Experimental Investigation of the Influence of Bedding Planes and Differential Stress on Microcrack Propagation in Shale Using X-Ray CT Scan

In past couple of decades, scanning electron microscope and digital image correlation has been extensively used to investigate the microcrack propagation in rocks. Only recently, X-ray computed tomography (CT) scans were used for more detailed understanding of the physico-mechanical behavior of rock specimens. In current study, the deformational behavior of bedded Marcellus shale was studied through the changes in the geometry of microcracks. Quasi-static triaxial tests at three successive levels of differential stress were conducted on cylindrical-shaped shale specimens at a confining pressure of 6.89 MPa.
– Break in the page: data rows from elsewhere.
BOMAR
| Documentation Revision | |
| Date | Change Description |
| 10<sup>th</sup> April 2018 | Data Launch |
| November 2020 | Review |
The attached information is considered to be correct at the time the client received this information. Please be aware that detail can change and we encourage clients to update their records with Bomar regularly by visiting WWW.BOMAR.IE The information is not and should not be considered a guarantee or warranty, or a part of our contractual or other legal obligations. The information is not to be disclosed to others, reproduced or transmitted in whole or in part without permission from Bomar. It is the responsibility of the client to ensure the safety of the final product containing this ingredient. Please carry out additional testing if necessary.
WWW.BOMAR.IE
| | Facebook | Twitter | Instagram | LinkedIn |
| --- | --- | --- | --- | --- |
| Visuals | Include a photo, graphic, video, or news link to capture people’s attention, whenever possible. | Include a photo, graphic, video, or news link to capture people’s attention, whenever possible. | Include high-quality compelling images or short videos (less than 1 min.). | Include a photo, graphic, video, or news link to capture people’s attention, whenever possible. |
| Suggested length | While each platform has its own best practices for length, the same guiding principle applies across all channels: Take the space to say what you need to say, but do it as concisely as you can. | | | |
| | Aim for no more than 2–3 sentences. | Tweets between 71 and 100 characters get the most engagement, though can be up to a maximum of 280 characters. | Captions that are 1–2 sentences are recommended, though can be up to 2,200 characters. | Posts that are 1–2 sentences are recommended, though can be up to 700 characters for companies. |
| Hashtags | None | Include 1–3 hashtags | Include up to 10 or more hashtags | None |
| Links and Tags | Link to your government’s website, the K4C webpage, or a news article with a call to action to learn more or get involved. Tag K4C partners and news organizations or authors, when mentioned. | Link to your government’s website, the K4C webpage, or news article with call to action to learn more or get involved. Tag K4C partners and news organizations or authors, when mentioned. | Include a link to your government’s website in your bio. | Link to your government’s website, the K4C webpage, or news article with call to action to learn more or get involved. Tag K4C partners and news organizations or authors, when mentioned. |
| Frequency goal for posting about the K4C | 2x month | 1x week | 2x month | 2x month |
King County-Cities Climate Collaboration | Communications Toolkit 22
Mineralogical analysis indicated the homogenous composition of specimen, however, triaxial tests resulted varying modulus of stiffness at similar confining pressure. The X-ray CT scanned images of specimens prior to the triaxial stress showed the significant density of pre-existing microcracks. During triaxial tests, the successive levels of differential stress influenced the geometry of pre-existing microcracks. The differential stress equivalent to 55% and 65% of the differential strength significantly closed the pre-existing microcracks. However, differential stress equivalent to 70% of the differential strength increased the density of microcracks. The orientation of the bedding plane only influenced the direction of microcrack propagation. The perpendicular-bedded specimen experienced significant microcrack propagation in the axial direction, while the parallel-bedded specimen experienced significant increase in the aperture of microcracks.